BY RABBI JOSHUA HELLER / AJT //
One of the most beautiful blessings in the Psalms is “May you see your children’s children, peace upon Israel” (128:6). However, the relationship between grandparents and grandchildren is rarely mentioned in the stories of the families of the Torah, and indeed the Bible as a whole.
The written Torah is silent about the impact the patriarchs had on their grandchildren. Abraham, having outlived Sarah, could have seen grandsons Jacob and Esau reach their teenage years, but he never is shown engaged in the stories of their lives.
Isaac could have had a chance to meet almost all of his grandchildren, and would still have been a sprightly 168 when Joseph was sold into slavery, but the Torah tells us nothing about these interactions. Even our oral and rabbinic traditions, which often expand greatly on details only hinted at in the text, are largely absent of comment on the role that these men might have played.
Our portion this week, Vayechi, shows a different model: Jacob, who endured such conflict and strife with his own children, is the only patriarch (and indeed one of the few figures in the entire Bible) who is described as having a positive relationship with his grandchildren.
As his days come to an end, he asks his son Joseph to bring grandsons Ephraim and Menasheh near. Jacob at first does not recognize them; he asks, “Who are these?” (Genesis 48:8).
Several commentators suggest that Jacob was surprised to learn that these were his grandchildren. Having grown up among Egyptian royalty, they had the appearance, manner and accent of Egyptians, not Israelites. Still, ultimately Jacob blesses them both, crossing his hands to promote Ephraim, the younger, over the elder Menashe, despite Joseph’s attempts to correct him.
A number of facets of this incident are worthy of comment. First of all, we see that the “generation gap” is not new. Children’s interests, fashions and language today may be as alien to grandparents as the Egyptian ways of Ephraim and Menashe were to Jacob. In fact, the two boys may have been raised in a faith tradition altogether different from that of their grandfather.
Secondly, we see the challenges inherent in the grandparent/parent relationship. Grandparents and parents may disagree over priorities in how children are to be raised, just as Jacob and Joseph did.
Today, increased mobility around the country and the world means that children are less likely to grow up close to their grandparents, but we also have many ways of overcoming physical distance.
We also recognize that not everyone who wishes to be a parent or grandparent is so blessed, and not every child is fortunate enough to know the generations that came before, but we can rejoice especially at the opportunity to create ties to “honorary” grandparents and grandchildren, bringing together young and old with loving relationships that transcend genetics.

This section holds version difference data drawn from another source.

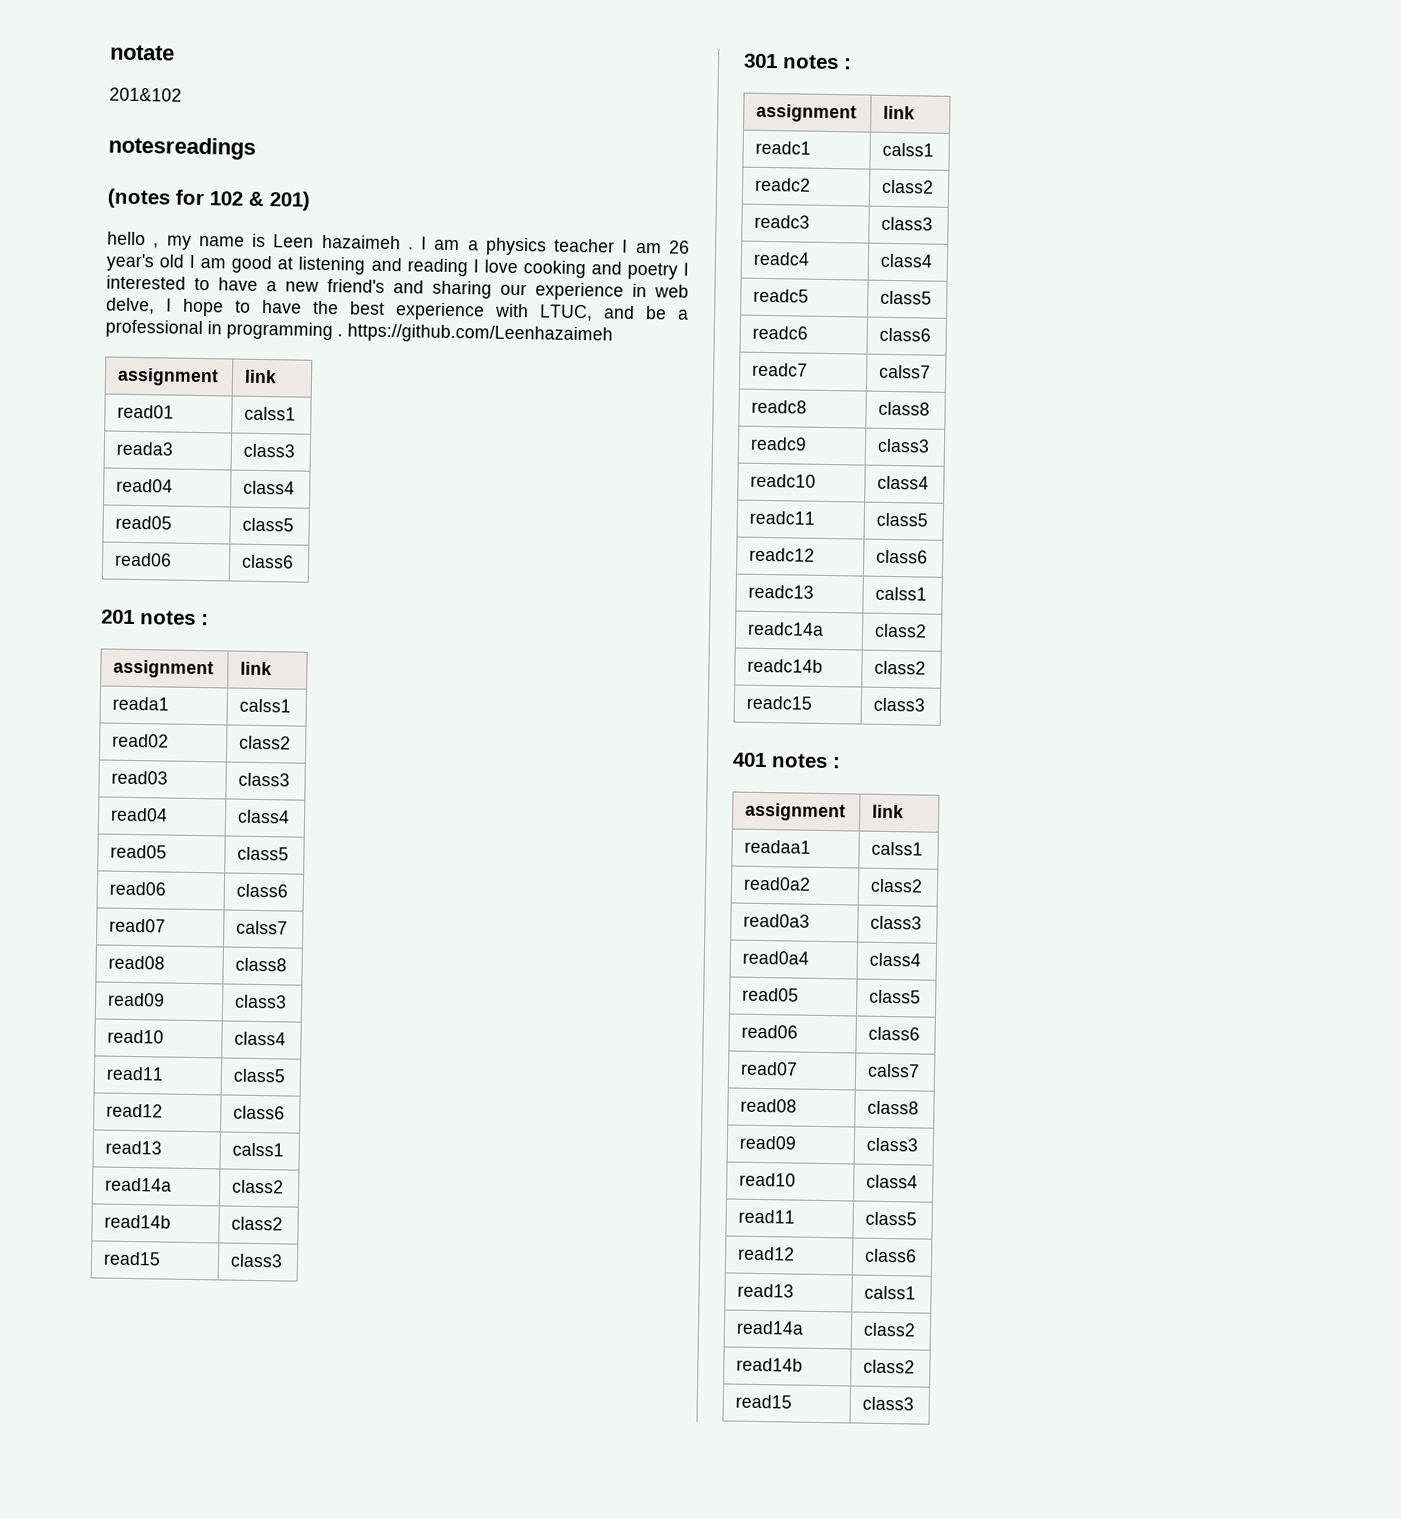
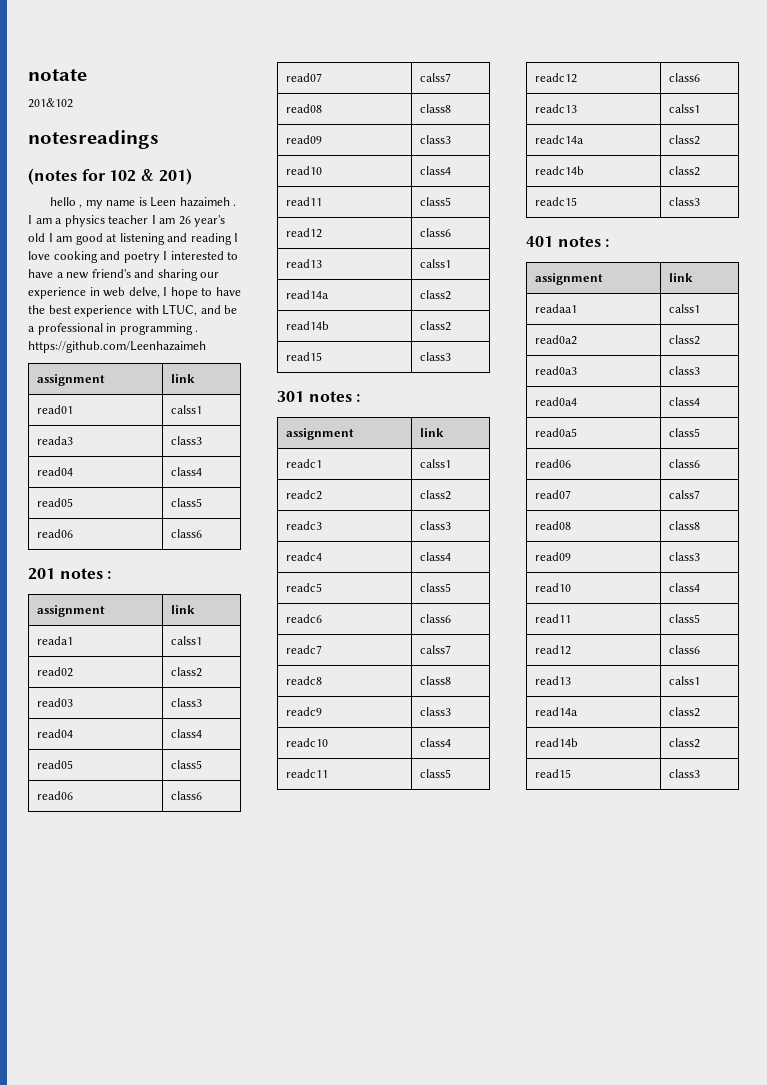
[742,987,800,1002] read05 -> [534,428,577,437] read0a5

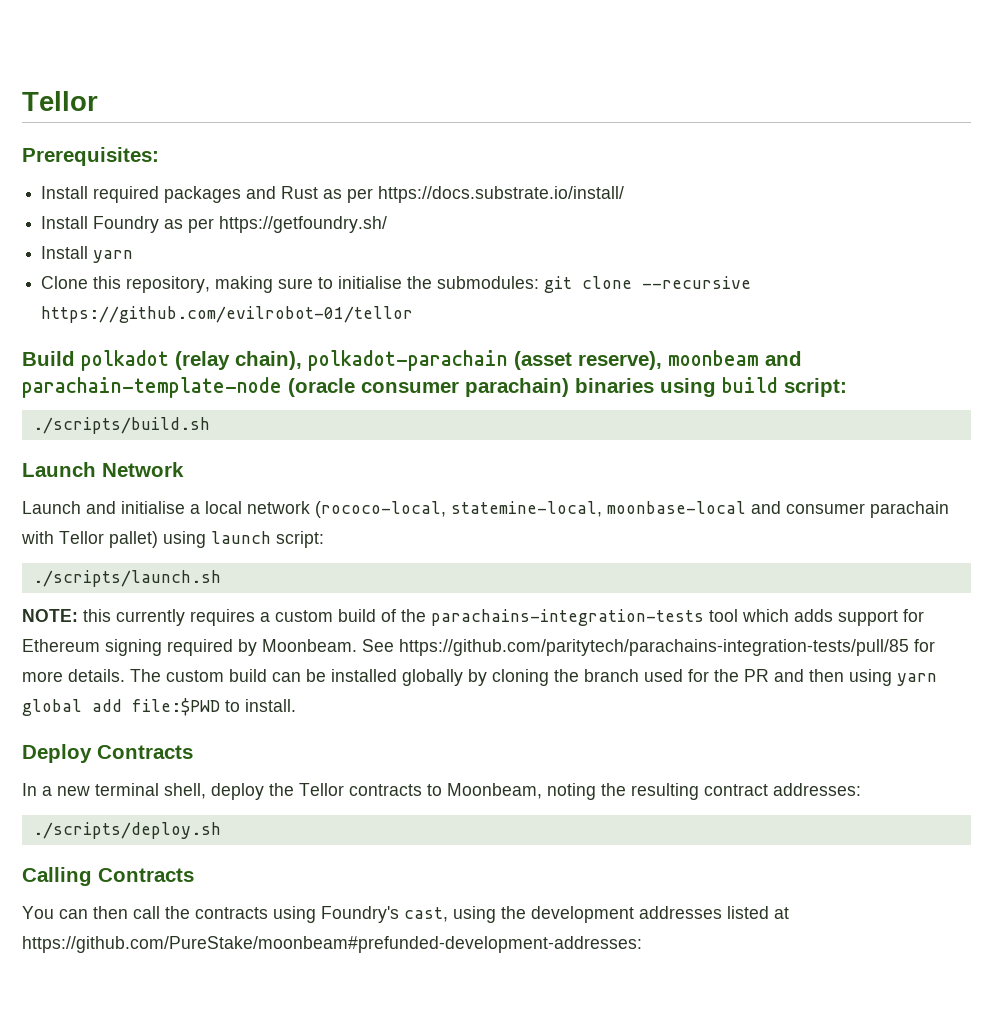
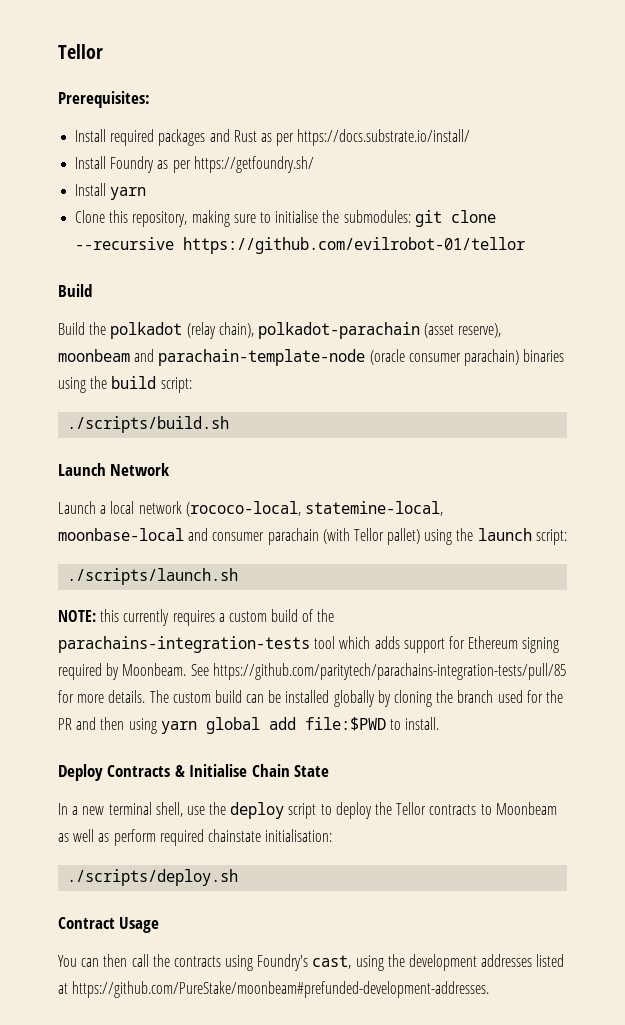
(75, 358) none -> [58,322,107,335] // Build the
(716, 387) none -> [90,376,108,389] the
[86,501,185,514] and initialise -> (96, 507) none
[21,531,54,544] with -> [322,528,350,544] (with
(206, 539) none -> [456,528,474,541] the
(193, 752) none -> [174,764,330,777] & Initialise Chain State
(206, 791) none -> [186,802,332,819] use the deploy script to
[447,783,861,800] Moonbeam, noting the resulting contract addresses: -> [495,802,557,815] [58,829,333,846] Moonbeam as well as perform required chainstate initialisation:
[22,867,194,886] Calling Contracts -> [58,917,160,933] Contract Usage
[22,936,642,953] https://github.com/PureStake/moonbeam#prefunded-development-addresses: -> [72,981,490,998] https://github.com/PureStake/moonbeam#prefunded-development-addresses.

Much has been said as well as written about the tragic events of the past few weeks. I would only note here that every parent I know is holding their children just a bit closer, appreciating their blessings a bit more. We realize that the grandparent/grandchild relation is part of that – another channel for love and blessing.
Joseph’s story is the source of the tradition that Jewish parents bless their children and hold them close each Friday night, invoking the names of Ephraim and Menashe. One of my favorite memories of my father, of blessed memory, is how he would bless me even as I blessed my own children.
Grandparents can be important transmitters of values and are a vital link to the sacred traditions of a family and of a people. They are a blessing to later generations, and the converse is true as well.
To paraphrase the Psalmist: When grandparents and grandchildren dwell together, there is indeed peace and hope for the people of Israel.
Rabbi Joshua Heller is the senior rabbi of Congregation B’nai Torah in Sandy Springs and a member of the Atlanta Rabbinical Association.